■ Aim of the exercise:
Answer these questions from the page on DU-41165:
(a) What is its CAS Number?
(b) By what route is it given?
(c) Which company developed it, and in what decade?

■ Page extract:
DU-41165

Clinical data
- Other names: 6-Fluoro-16-methylene-17α-acetoxy-δ^{6}-retroprogesterone; 6-Fluoro-16-methylene-17α-hydroxy-9β,10α-pregna-4,6-diene-3,20-dione 17α-acetate; 6-Fluoro-16-methylene-3,20-dioxo-9β,10α-pregna-4,6-dien-17α-yl acetate
- Routes of administration: By mouth
- Drug class: Progestin; Progestogen

Identifiers
- IUPAC name [(8R,9R,10S,13S,14S,17R)-17-Acetyl-6-fluoro-10,13-dimethyl-16-methylidene-3-oxo-1,2,8,9,11,12,14,15-octahydrocyclopenta[a]phenanthren-17-yl] acetate;
- CAS Number: 34184-58-2;
- PubChem CID: 169573;
- ChemSpider: 148298;
- UNII: 5M4PL394K5;
- CompTox Dashboard (EPA): DTXSID60955729 ;

Chemical and physical data
- Formula: C_{24}H_{29}FO_{4}
- Molar mass: 400.490 g·mol^{−1}
- 3D model (JSmol): Interactive image;
- SMILES CC(=O)[C@]1(C(=C)C[C@@H]2[C@@]1(CC[C@@H]3[C@H]2C=C(C4=CC(=O)CC[C@@]34C)F)C)OC(=O)C;
- InChI InChI=1S/C24H29FO4/c1-13-10-19-17-12-21(25)20-11-16(28)6-8-22(20,4)18(17)7-9-23(19,5)24(13,14(2)26)29-15(3)27/h11-12,17-19H,1,6-10H2,2-5H3/t17-,18-,19+,22+,23+,24+/m1/s1; Key:XSSIGSNQDKHHLD-JBARXXBASA-N;

= DU-41165 =

Chemical compound

DU-41165, also known as 6-fluoro-16-methylene-17α-acetoxy-δ^{6}-retroprogesterone, is a progestin which was developed by Philips-Duphar in the 1970s and was never marketed. It is a combined derivative of 17α-hydroxyprogesterone and retroprogesterone. The drug shows extremely high potency as a progestogen in animals. It has been found to possess 158% of the relative binding affinity of promegestone for the progesterone receptor expressed in rat uterus (relative to 74% for the closely related progestin DU-41164). DU-41165 also showed 28% of the affinity of RU-28362 for the glucocorticoid receptor expressed in rat liver, but no affinity for the mineralocorticoid receptor expressed in rat kidney (<0.003% of that of RU-26752). The drug showed no androgenic, anabolic, or estrogenic activity in animals, but did show some antiandrogenic and glucocorticoid activity at high doses. Although highly potent in animals, DU-41165 produced little or no progestogenic effect at dosages of 50 and 200 μg/day in women, suggesting major species differences. DU-41165 has been studied as a potential photoaffinity label for the progesterone receptor.

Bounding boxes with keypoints
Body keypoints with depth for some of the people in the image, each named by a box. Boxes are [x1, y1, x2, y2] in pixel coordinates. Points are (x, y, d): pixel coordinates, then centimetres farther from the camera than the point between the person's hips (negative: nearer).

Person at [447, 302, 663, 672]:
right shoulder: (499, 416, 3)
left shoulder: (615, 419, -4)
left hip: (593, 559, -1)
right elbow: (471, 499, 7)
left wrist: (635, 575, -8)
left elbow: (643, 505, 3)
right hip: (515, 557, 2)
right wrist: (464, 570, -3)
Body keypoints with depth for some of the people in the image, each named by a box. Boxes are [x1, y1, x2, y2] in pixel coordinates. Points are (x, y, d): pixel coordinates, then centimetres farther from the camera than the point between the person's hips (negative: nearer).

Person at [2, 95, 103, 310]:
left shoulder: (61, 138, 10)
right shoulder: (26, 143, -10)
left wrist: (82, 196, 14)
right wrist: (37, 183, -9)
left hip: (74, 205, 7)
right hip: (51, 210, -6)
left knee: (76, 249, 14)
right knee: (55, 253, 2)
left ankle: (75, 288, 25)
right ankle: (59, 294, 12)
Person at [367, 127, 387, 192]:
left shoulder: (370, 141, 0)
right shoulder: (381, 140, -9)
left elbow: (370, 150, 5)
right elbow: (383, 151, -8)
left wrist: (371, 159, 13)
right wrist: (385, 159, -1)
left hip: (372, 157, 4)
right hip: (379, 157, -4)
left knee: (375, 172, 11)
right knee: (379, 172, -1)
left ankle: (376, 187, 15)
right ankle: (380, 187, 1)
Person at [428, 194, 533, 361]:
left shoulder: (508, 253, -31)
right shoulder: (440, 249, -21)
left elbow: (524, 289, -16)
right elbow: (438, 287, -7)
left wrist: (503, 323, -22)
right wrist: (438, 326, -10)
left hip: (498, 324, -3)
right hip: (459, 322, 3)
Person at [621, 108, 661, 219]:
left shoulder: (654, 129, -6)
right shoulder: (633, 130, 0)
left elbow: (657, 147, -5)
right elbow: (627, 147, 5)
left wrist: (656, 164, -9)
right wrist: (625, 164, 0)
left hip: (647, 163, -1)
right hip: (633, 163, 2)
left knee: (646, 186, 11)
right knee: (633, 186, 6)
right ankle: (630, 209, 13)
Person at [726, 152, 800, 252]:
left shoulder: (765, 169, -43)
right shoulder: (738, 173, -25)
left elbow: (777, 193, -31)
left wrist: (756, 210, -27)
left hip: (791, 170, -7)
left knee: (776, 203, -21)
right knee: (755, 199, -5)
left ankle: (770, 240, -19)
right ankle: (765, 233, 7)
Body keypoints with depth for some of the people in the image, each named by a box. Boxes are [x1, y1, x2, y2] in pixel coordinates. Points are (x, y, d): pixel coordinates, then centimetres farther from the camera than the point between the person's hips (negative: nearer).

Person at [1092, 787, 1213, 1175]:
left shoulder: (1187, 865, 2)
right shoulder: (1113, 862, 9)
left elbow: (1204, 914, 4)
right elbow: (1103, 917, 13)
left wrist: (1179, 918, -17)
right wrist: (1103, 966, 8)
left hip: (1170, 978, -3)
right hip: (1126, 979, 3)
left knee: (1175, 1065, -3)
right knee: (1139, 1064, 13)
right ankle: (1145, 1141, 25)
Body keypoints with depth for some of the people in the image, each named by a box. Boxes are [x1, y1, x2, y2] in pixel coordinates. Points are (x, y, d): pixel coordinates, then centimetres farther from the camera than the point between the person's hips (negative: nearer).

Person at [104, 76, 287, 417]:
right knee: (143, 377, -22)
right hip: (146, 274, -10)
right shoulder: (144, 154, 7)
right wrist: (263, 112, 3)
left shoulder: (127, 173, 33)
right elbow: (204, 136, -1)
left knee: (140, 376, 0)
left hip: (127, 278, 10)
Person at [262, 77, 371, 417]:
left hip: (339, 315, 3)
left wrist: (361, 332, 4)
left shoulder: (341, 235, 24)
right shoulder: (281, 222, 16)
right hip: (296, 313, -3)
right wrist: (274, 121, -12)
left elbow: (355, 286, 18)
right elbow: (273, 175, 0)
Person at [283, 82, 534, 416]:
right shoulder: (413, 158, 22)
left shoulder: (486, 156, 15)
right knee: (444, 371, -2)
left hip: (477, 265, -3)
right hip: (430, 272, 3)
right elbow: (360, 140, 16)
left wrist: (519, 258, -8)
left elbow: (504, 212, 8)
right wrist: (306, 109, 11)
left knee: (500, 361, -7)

■ Answer for this exercise:
(a) 34184-58-2
(b) By mouth
(c) Philips-Duphar, in the 1970s